## Task description:
Count the lines in the rows that contain the string "based", where case matters, and give only that number.
*** Opening of Data excerpts ***
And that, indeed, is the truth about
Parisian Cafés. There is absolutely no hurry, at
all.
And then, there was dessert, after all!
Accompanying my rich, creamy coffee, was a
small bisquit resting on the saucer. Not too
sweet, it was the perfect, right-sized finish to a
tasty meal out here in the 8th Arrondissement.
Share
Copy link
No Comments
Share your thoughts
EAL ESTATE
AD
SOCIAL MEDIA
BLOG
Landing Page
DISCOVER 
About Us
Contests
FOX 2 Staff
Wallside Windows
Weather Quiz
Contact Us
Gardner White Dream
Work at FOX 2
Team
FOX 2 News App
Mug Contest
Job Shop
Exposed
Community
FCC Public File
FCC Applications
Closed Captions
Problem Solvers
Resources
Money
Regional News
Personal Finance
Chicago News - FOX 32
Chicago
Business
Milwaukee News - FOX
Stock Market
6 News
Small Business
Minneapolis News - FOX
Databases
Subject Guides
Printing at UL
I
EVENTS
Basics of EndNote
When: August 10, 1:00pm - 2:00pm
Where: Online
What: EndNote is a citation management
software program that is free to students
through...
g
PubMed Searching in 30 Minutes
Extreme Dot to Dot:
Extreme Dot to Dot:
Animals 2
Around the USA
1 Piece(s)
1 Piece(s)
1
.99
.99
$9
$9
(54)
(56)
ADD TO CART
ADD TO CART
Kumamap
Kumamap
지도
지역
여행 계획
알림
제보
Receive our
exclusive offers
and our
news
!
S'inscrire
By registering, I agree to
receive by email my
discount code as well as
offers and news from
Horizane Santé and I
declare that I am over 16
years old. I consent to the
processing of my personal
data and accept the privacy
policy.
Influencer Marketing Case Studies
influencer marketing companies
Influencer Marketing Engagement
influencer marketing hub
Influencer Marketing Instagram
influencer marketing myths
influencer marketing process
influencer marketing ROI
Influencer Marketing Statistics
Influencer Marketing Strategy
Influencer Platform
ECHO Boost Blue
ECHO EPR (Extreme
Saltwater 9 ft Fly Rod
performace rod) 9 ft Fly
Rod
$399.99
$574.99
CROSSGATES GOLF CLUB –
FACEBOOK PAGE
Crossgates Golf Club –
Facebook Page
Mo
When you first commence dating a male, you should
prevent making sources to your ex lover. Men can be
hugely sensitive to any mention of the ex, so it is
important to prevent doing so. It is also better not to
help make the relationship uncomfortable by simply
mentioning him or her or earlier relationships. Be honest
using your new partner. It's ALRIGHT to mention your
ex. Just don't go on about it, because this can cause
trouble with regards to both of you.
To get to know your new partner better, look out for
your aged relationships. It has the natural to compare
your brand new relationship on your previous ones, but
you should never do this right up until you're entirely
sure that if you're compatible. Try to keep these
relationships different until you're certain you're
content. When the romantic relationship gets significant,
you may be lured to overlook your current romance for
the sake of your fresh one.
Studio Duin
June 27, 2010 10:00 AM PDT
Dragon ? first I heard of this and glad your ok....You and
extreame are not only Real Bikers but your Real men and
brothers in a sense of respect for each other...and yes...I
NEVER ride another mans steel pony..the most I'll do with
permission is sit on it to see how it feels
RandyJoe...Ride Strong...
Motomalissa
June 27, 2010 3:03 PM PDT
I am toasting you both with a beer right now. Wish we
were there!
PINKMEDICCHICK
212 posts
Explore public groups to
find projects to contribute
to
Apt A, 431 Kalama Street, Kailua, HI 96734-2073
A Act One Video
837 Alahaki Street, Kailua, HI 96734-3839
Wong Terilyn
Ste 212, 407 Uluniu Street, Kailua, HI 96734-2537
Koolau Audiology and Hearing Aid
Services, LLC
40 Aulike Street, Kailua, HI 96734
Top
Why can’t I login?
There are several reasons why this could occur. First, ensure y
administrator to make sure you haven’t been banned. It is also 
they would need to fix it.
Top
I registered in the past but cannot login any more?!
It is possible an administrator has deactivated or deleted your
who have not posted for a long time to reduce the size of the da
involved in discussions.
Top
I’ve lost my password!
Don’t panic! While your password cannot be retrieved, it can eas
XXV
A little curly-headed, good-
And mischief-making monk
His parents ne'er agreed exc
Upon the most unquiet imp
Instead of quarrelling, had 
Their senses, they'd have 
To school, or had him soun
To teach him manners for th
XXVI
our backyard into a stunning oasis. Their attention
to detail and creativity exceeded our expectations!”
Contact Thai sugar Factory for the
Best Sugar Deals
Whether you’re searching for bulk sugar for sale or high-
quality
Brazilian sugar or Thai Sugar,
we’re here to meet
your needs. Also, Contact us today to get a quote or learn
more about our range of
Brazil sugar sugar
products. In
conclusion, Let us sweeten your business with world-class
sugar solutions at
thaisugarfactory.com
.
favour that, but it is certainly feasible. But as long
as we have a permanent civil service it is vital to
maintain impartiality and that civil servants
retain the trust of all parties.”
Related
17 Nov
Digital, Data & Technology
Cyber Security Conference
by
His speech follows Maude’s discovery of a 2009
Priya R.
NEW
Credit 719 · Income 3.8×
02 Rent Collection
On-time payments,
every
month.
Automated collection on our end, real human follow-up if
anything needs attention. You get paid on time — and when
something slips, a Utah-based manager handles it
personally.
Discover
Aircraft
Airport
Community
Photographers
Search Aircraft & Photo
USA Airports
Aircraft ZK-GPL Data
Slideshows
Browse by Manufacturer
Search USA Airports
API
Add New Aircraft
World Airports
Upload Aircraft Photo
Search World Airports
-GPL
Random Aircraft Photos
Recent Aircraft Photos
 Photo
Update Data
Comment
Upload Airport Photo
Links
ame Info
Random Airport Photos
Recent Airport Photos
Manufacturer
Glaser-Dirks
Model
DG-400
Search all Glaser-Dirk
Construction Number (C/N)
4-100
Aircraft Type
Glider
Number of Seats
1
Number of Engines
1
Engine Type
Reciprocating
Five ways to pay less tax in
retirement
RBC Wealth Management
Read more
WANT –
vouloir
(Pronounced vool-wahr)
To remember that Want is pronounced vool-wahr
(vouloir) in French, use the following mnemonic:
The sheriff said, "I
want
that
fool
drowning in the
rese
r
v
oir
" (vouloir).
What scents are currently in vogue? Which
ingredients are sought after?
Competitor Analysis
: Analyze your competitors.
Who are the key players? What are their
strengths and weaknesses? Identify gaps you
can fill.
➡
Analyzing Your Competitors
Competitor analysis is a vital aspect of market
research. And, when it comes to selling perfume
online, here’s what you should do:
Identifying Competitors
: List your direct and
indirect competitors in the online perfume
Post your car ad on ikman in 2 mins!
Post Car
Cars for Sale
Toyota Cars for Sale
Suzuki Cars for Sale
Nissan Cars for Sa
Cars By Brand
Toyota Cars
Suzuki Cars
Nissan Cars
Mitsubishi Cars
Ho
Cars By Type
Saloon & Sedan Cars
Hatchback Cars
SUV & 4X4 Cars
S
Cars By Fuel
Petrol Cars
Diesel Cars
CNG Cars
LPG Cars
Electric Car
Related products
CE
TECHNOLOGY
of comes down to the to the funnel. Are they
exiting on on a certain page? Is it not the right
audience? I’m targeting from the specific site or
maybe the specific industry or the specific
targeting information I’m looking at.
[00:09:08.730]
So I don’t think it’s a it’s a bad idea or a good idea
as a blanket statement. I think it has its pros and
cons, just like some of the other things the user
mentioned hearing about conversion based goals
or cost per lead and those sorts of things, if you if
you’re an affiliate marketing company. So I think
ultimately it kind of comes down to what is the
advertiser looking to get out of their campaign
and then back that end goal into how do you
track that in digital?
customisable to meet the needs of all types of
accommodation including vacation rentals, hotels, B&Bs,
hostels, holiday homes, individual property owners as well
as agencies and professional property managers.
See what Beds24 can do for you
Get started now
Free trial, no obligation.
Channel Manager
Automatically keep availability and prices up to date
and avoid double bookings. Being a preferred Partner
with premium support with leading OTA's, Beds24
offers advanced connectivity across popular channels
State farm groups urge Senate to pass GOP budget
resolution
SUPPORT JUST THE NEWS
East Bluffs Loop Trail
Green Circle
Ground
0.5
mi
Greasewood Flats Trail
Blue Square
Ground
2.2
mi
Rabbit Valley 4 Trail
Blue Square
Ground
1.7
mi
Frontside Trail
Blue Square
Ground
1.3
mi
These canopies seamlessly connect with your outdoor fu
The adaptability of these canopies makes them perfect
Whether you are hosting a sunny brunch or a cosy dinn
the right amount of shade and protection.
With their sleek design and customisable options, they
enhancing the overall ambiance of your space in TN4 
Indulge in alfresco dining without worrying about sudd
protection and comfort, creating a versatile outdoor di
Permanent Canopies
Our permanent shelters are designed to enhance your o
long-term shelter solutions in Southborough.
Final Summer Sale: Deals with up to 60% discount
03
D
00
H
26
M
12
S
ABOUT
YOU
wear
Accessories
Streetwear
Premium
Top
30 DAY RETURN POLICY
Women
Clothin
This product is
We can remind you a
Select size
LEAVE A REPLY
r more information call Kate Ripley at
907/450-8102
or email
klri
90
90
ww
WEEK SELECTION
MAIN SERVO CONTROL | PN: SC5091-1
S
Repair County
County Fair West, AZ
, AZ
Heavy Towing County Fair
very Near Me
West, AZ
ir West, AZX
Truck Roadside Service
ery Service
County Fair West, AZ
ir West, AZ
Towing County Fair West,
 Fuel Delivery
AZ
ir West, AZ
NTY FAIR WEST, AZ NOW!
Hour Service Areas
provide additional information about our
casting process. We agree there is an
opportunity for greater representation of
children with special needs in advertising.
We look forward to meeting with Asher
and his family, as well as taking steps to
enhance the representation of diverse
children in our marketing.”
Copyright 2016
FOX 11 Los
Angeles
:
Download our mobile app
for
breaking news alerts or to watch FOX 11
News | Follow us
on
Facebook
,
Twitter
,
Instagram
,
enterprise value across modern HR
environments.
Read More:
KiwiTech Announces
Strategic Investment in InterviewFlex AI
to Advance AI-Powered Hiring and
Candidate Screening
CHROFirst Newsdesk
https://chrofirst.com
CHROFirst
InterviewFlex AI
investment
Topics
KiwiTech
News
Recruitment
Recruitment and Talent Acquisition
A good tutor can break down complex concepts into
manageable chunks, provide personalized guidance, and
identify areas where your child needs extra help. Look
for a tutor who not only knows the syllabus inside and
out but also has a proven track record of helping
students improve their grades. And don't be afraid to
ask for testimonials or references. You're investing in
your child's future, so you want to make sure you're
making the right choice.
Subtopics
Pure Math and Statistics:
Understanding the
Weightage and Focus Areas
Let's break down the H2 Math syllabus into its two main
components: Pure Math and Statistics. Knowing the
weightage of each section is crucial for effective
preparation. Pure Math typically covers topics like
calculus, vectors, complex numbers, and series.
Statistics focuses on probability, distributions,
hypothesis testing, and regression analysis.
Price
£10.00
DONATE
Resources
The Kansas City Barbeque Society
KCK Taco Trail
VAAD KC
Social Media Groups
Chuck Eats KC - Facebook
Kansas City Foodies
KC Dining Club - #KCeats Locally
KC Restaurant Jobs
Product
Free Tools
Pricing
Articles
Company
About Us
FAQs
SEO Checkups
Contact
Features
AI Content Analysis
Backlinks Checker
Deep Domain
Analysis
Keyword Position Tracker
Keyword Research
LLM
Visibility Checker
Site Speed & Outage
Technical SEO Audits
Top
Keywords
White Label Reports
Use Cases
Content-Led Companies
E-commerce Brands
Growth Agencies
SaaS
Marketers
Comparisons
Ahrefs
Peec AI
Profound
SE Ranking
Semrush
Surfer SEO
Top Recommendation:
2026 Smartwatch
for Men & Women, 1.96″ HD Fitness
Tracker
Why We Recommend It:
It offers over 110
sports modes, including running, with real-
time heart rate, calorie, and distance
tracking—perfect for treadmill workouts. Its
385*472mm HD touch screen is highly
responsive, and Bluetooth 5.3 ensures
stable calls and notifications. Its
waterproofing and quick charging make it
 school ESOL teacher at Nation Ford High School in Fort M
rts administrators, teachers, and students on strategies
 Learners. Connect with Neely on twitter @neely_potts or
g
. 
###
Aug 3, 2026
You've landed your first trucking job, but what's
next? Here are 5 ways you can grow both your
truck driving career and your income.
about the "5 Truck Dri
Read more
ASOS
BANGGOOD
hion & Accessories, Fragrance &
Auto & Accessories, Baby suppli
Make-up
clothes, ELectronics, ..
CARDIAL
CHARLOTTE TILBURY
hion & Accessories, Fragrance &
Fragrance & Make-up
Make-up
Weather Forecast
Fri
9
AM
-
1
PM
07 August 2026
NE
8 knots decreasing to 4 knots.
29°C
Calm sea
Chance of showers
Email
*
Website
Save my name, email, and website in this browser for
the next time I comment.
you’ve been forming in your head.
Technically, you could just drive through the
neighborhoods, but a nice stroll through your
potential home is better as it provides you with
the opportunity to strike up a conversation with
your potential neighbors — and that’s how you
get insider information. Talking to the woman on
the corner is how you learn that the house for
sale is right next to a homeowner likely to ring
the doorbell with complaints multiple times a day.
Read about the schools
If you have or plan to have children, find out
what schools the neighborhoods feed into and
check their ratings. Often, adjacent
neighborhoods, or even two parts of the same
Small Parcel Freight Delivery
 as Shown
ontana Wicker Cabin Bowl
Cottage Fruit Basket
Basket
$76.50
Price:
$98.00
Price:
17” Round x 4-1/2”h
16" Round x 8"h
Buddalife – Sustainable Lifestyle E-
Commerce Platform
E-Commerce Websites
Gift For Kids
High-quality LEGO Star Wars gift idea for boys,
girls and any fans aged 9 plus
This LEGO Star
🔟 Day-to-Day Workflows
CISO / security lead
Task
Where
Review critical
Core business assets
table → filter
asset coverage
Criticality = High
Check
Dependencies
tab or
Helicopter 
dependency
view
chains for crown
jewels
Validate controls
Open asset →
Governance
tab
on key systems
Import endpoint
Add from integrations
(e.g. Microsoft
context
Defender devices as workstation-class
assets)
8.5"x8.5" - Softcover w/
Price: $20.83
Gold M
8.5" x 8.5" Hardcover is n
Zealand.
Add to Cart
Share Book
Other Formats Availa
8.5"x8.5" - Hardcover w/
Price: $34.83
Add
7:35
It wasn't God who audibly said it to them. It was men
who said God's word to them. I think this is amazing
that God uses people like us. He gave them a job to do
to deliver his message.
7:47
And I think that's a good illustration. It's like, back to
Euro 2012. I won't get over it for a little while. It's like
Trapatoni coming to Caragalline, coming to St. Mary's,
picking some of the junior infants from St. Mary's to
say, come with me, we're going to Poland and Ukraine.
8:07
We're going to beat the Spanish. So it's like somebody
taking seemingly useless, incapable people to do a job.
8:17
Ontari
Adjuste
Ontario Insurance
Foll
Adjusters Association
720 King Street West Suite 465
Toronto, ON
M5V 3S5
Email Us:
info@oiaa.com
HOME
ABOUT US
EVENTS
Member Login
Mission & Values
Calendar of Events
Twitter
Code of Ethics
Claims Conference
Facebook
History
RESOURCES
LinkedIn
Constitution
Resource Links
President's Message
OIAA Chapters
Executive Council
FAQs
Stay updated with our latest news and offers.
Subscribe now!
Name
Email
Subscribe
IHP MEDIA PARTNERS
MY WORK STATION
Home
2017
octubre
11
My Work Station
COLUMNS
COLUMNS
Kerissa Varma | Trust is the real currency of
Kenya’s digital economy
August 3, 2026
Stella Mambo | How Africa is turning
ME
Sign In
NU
*** Close of Data excerpts ***
## Written solution:
2